Zuerst hatte Anna geglaubt, er wolle ihr nur Zeit geben, um die Nachricht vom Tod ihres Stiefvaters zu verdauen. Mittlerweile vermutete sie jedoch, dass seine Zurückhaltung einen anderen Grund hatte.
Damons Frau war seit fast neun Jahren tot, aber dennoch schien sie in jedem Winkel, jeder Nische dieses Hauses weiterzuleben. Sämtliche Räume der Villa waren mit Elenis dynamischen, ausdrucksstarken Bildern und Skulpturen geschmückt – ein unübersehbarer Beweis dafür, dass Damon sich ihr noch immer zutiefst verbunden fühlte. Unter diesen Umständen kam es ihm vermutlich wie ein Sakrileg vor, Anna in einer Umgebung zu seiner Geliebten zu machen, in der ihn alles an seine geliebte Frau erinnerte.

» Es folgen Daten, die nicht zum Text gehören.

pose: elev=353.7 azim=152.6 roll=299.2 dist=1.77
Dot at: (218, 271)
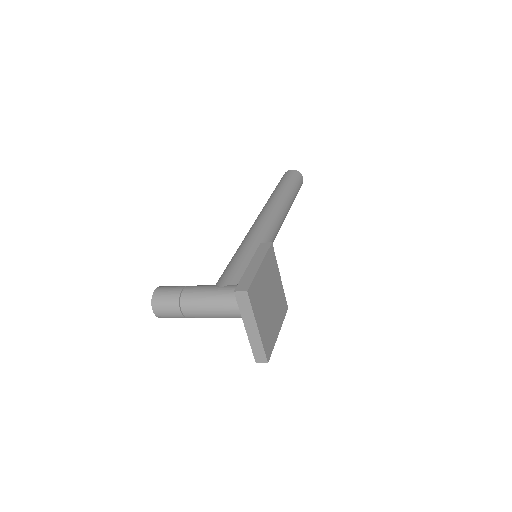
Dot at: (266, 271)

Seit Ianthe ihr stolz einige Fotografien von ihrer Mutter gezeigt hatte, wusste Anna, dass Eleni nicht nur außerordentlich talentiert, sondern auch wunderschön gewesen war. Mit einer solchen Frau mitzuhalten, war nicht leicht, und Anna wollte es gar nicht erst versuchen.
Als sie die Terrasse betrat, sah sie Damon im Schatten der Pergola sitzen. Wie immer ließ sein Anblick ihr Herz schnel ler schlagen, und unwillkürlich fragte sie sich, wie sie wohl mit einer unverbindlichen Affäre zurechtkommen würde. Denn mehr hatte sie nicht zu erwarten. Damon hatte deutlich zum Ausdruck gebracht, dass er nicht auf der Suche nach einer neuen Ehefrau war.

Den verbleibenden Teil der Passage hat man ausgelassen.